__What the task asks__. Give the lines from the one containing "phylum: Tracheophyta" through the end of the data again, both ends included, but switch "scientific name" to "binomial" and leave everything else unchanged. Omit the pictures.

__Records for this exercise__.
-- begin --

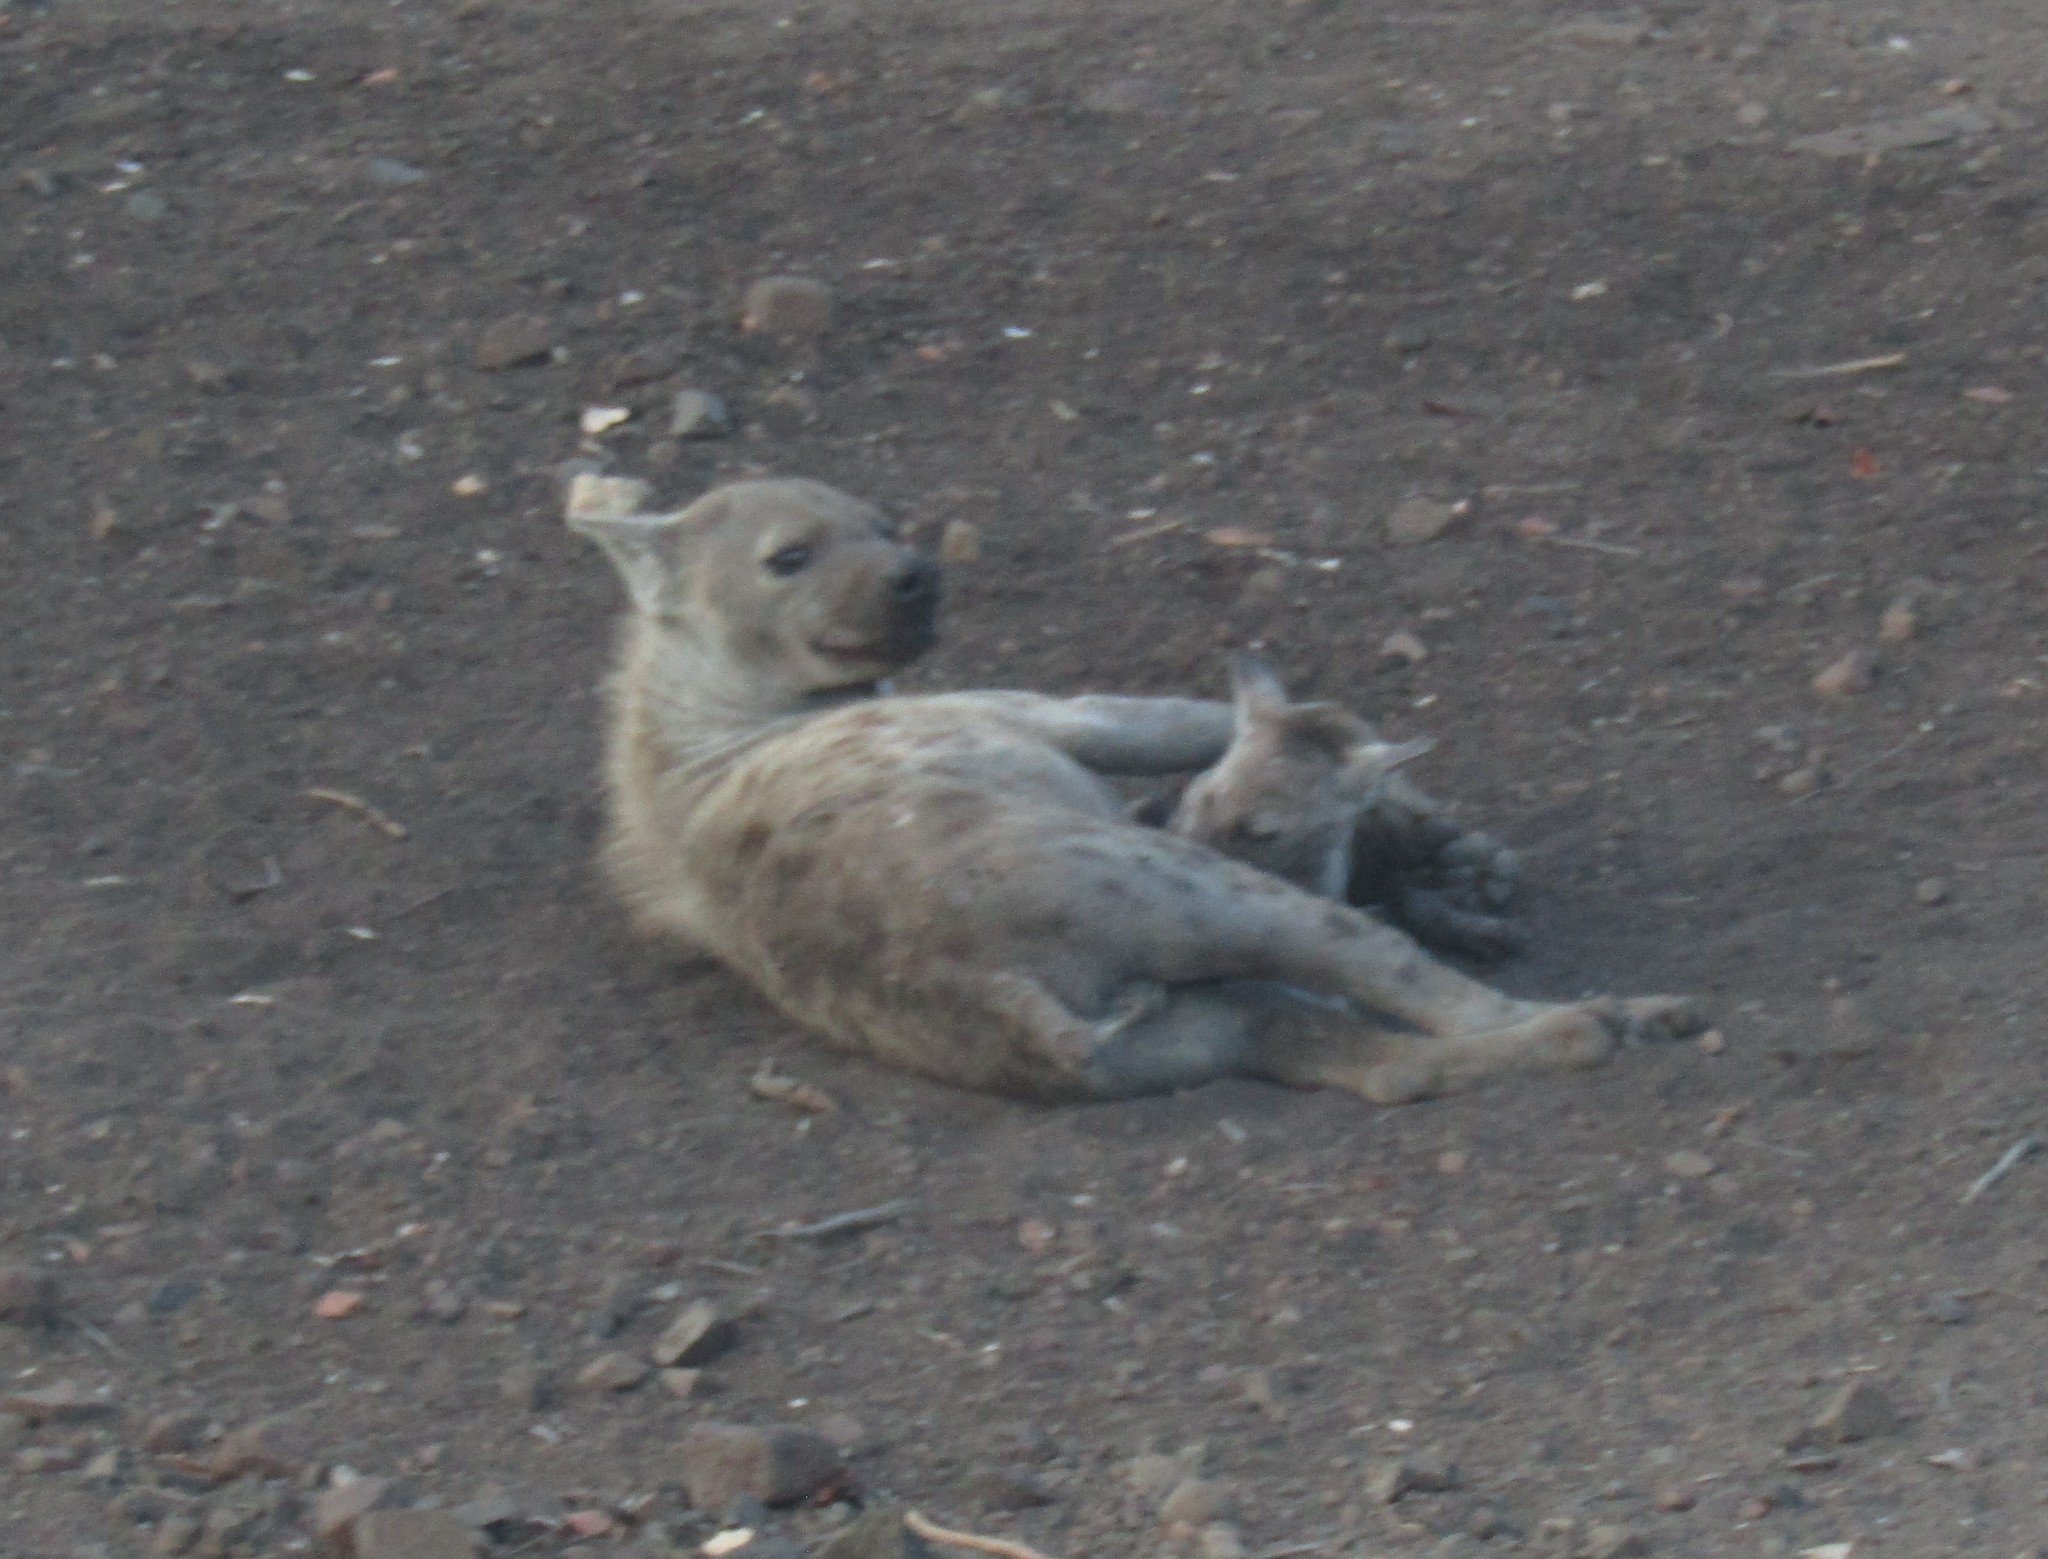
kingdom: Animalia
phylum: Chordata
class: Mammalia
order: Carnivora
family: Hyaenidae
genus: Crocuta
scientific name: Crocuta crocuta
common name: Spotted hyaena
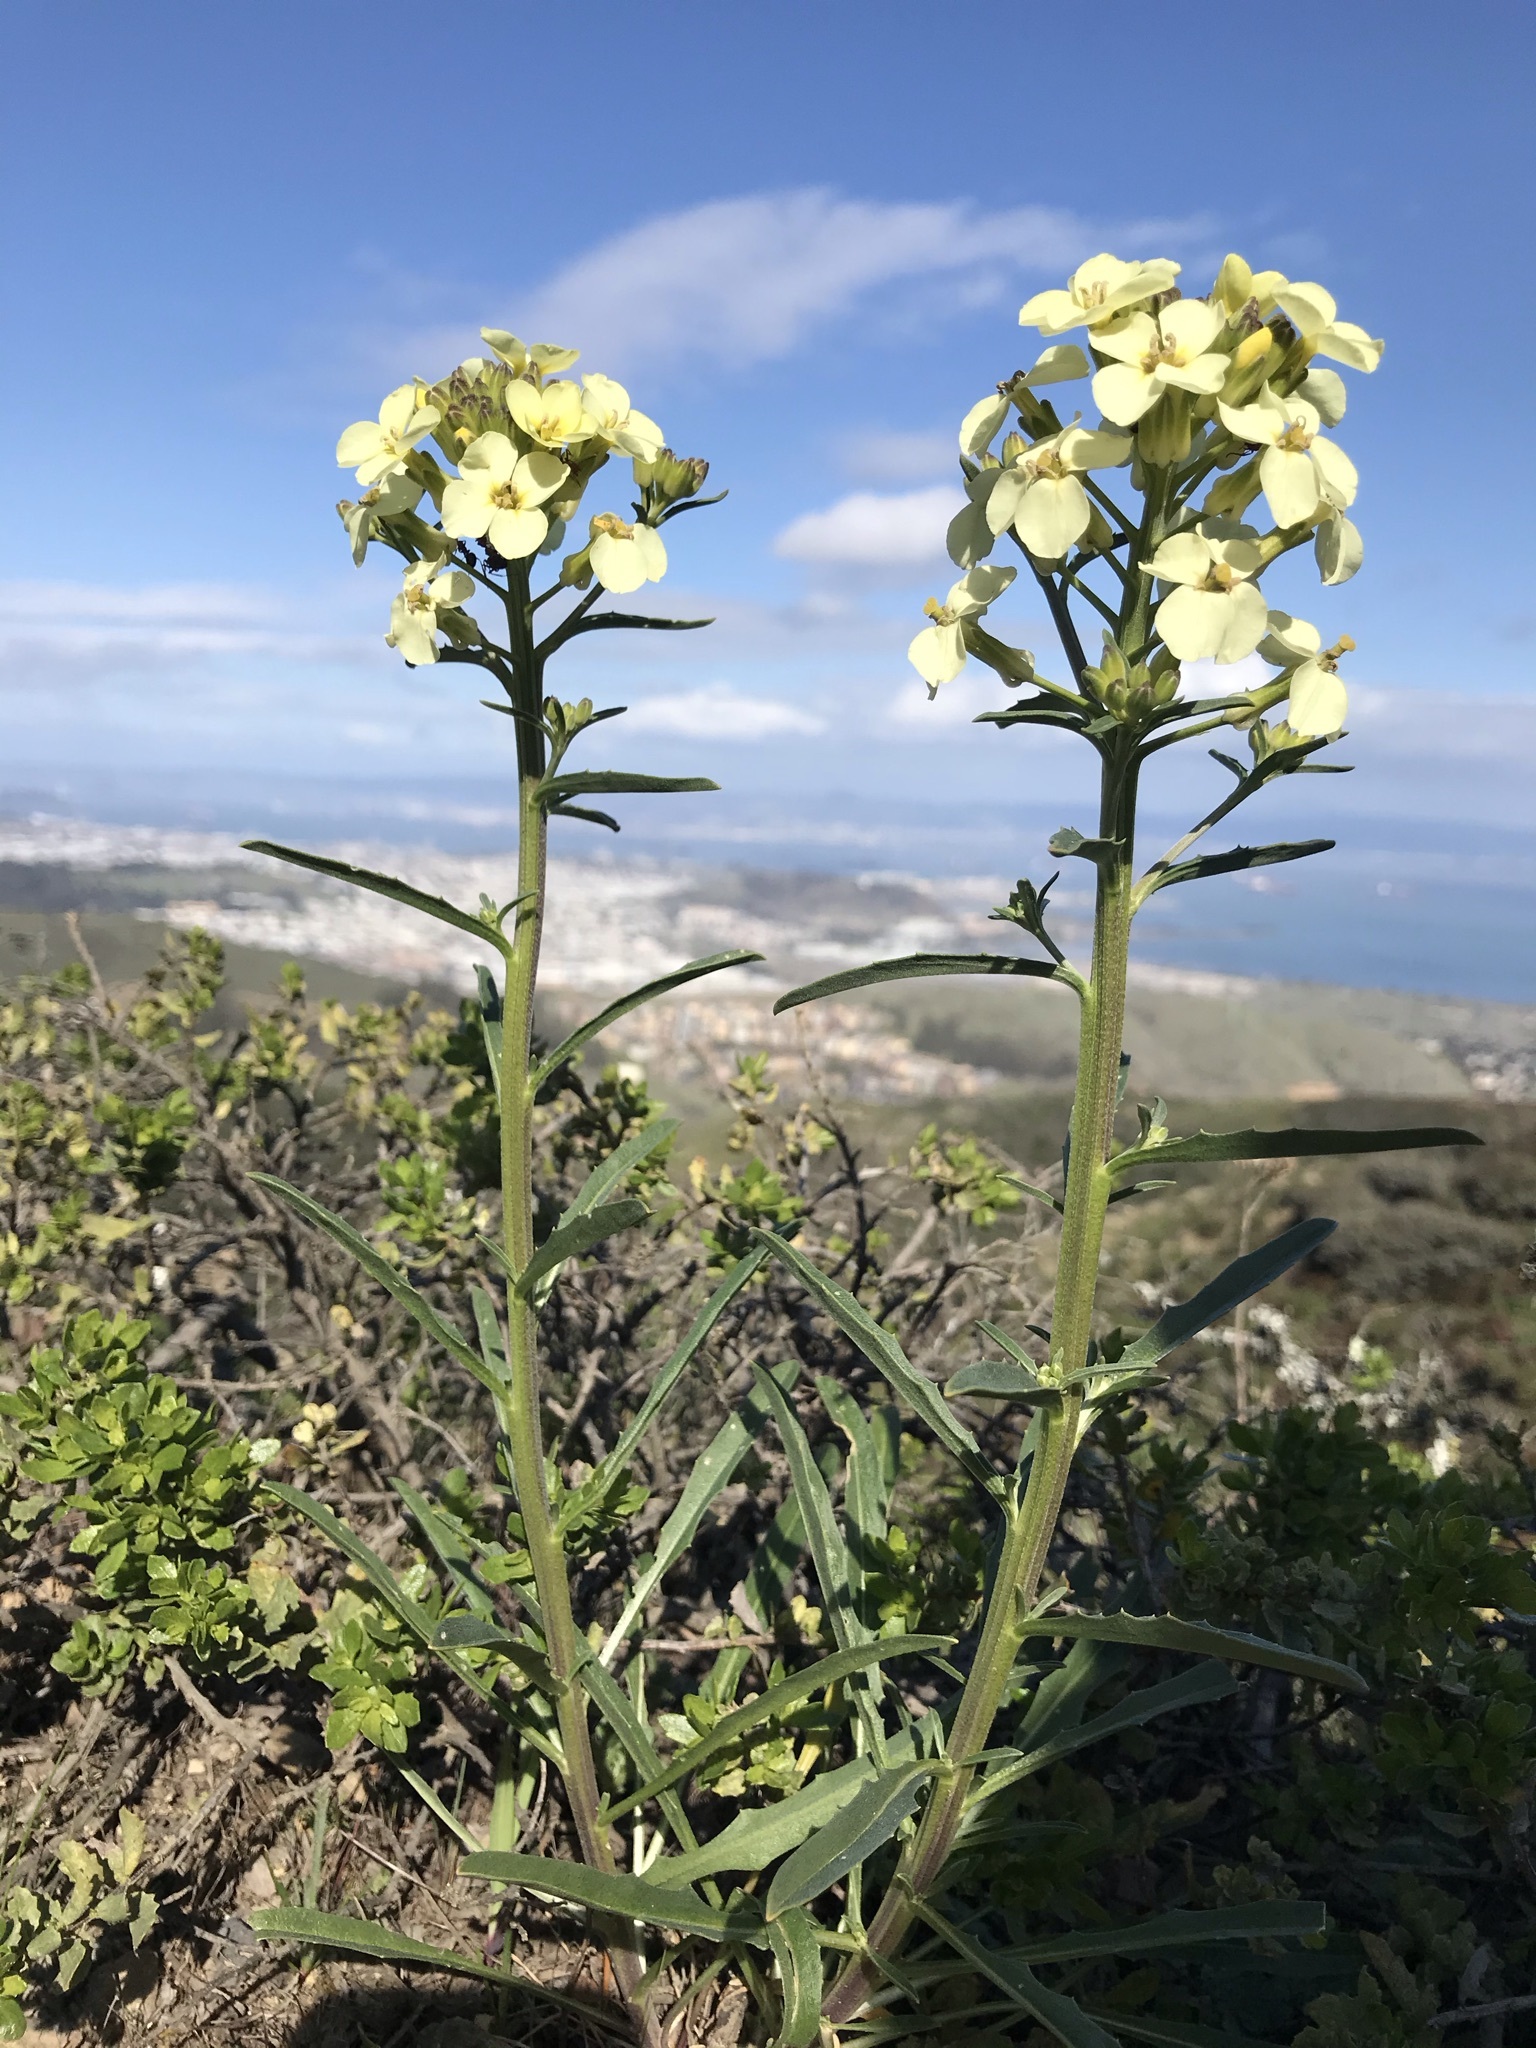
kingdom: Plantae
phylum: Tracheophyta
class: Magnoliopsida
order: Brassicales
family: Brassicaceae
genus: Erysimum
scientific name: Erysimum franciscanum
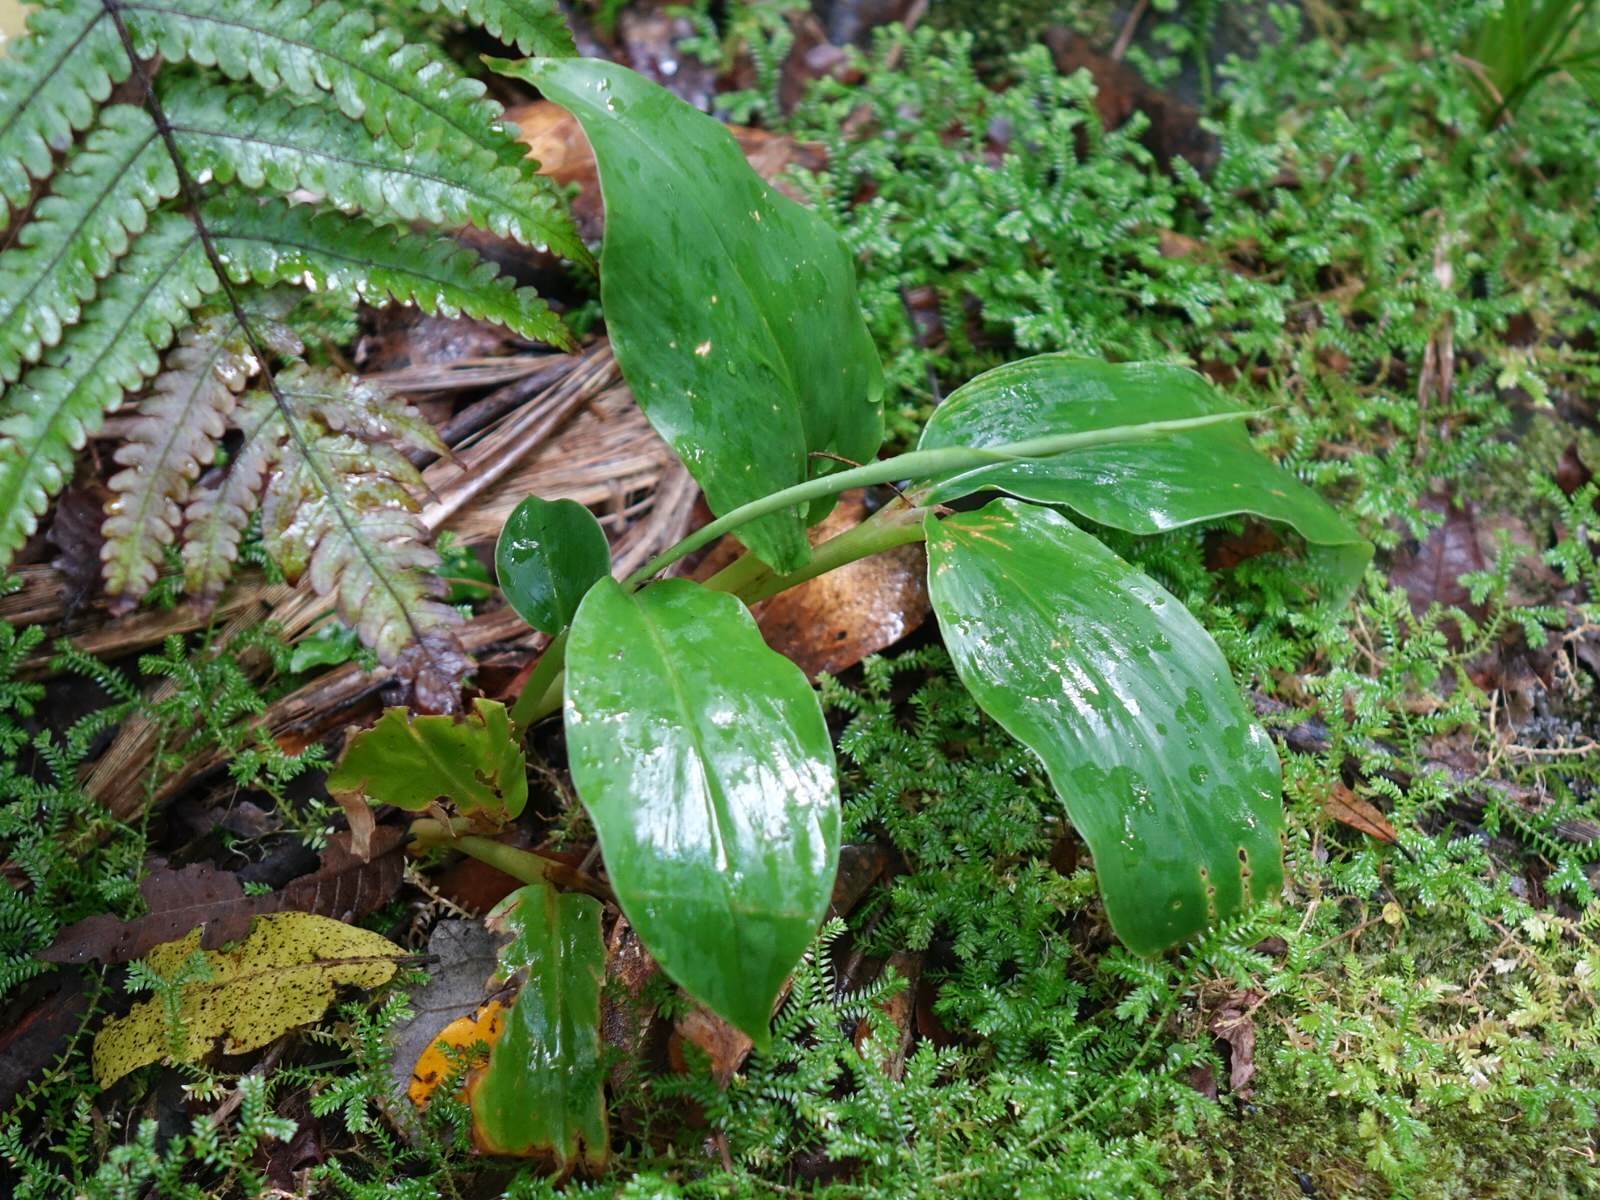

-- end --

__Result of the exercise__.
phylum: Tracheophyta
class: Magnoliopsida
order: Brassicales
family: Brassicaceae
genus: Erysimum
binomial: Erysimum franciscanum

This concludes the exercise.